● **WORK TO BE COMPLETED**
Count the lines in the records below that contain the word "boost", and give that figure alone.

Stored data entries
--------------------------------------------------

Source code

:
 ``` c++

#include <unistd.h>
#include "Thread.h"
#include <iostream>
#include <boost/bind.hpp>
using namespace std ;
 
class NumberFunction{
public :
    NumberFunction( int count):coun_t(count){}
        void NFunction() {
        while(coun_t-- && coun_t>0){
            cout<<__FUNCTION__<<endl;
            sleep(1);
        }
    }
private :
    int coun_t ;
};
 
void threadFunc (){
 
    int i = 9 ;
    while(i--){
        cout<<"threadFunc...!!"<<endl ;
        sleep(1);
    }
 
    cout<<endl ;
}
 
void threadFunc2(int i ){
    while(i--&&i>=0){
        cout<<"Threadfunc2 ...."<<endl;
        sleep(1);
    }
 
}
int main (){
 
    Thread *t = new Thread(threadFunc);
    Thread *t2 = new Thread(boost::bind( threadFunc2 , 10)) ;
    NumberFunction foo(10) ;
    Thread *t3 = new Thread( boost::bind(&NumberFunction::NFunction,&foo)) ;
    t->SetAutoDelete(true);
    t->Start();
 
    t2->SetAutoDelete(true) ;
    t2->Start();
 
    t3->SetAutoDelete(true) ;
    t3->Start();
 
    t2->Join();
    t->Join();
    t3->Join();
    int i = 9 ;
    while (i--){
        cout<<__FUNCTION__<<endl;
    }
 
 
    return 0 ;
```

--------------------------------------------------

● **SOLUTION**
3